Autocar office parlance can be misleading - confusing, even – and when it starts creeping into print, either on this website or in the magazine, it usually needs explanation.

For instance, we conduct two marquee sports car tests every year, habitually titled ‘Britain’s Best Driver’s Car’ and our 'Everyday handling heroes' – the second of which you may have recently read about for 2015.

In the office, we simply call them ‘Handling Day’ and ‘Junior Handling Day’. But the ‘junior’ bit isn’t an entirely helpful part of the description, because it implies a sense of inferiority about the whole shebang that’s wholly unfounded.

‘Junior Handling Day’ is important. There are a vastly greater number of people genuinely interested in finding out how best to spend £30,000 on a new driver’s car than in how to spend a cool quarter of a million.

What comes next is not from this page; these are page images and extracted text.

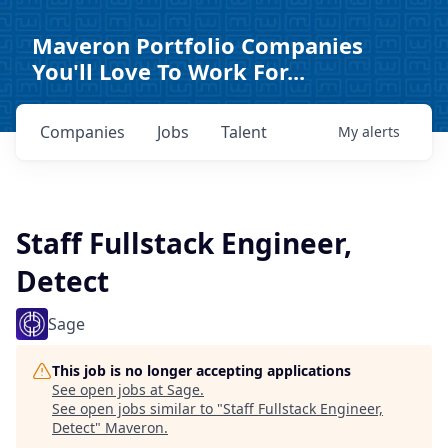
Maveron Portfolio Companies
You'll Love To Work For...
Companies
Jobs
Talent
My
alerts
Staff Fullstack Engineer,
Detect
Sage
This job is no longer accepting applications
See open jobs at
Sage
.
See open jobs similar to "
Staff Fullstack Engineer,
Detect
"
Maveron
.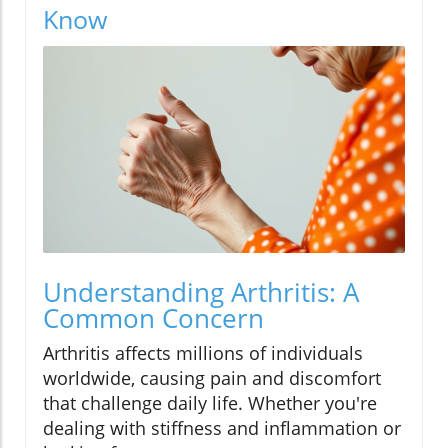
Know
Understanding Arthritis: A
Common Concern
Arthritis affects millions of individuals
worldwide, causing pain and discomfort
that challenge daily life. Whether you're
dealing with stiffness and inflammation or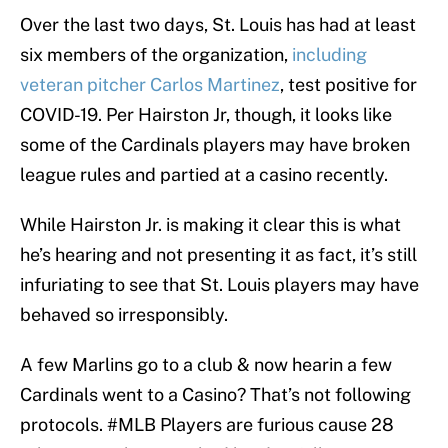
Over the last two days, St. Louis has had at least
six members of the organization,
including
veteran pitcher Carlos Martinez
, test positive for
COVID-19. Per Hairston Jr, though, it looks like
some of the Cardinals players may have broken
league rules and partied at a casino recently.
While Hairston Jr. is making it clear this is what
he’s hearing and not presenting it as fact, it’s still
infuriating to see that St. Louis players may have
behaved so irresponsibly.
A few Marlins go to a club & now hearin a few
Cardinals went to a Casino? That’s not following
protocols.
#MLB
Players are furious cause 28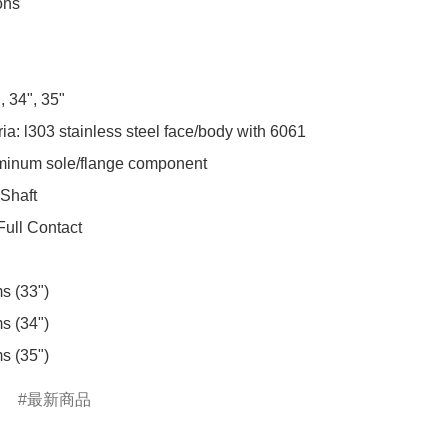
ns

 34", 35"

a: l303 stainless steel face/body with 6061 
uminum sole/flange component

 Shaft

Full Contact

s (33")

s (34")

s (35")
最新商品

Much as we all want to know what the best-handling new car of any given year may be, for most of us it’s mainly only because we want to know. And, of course, so we wouldn’t make a bad buying decision after rushing out to spend the white-hot lottery-win cash in our pockets on the day our ship finally comes in.

Although affordable motors have won ‘Handling Day’ in recent years, more often than not they don’t. That’s because value for money isn’t part of the equation during the judging.

‘Handling Day’ is purely and simply to decide what the best driver’s car is at any money; to give the cream of the car industry a platform from which to show us where the very latest and greatest technology and talent has taken their wares.

To recognise greatness, and celebrate the very best of the best. But as the market for six-figure exotics has mushroomed these past ten years and the line-up for our main handling test has appeared more and more rarified, the need for a more pragmatically minded test of great driver's cars to run alongside it has grown.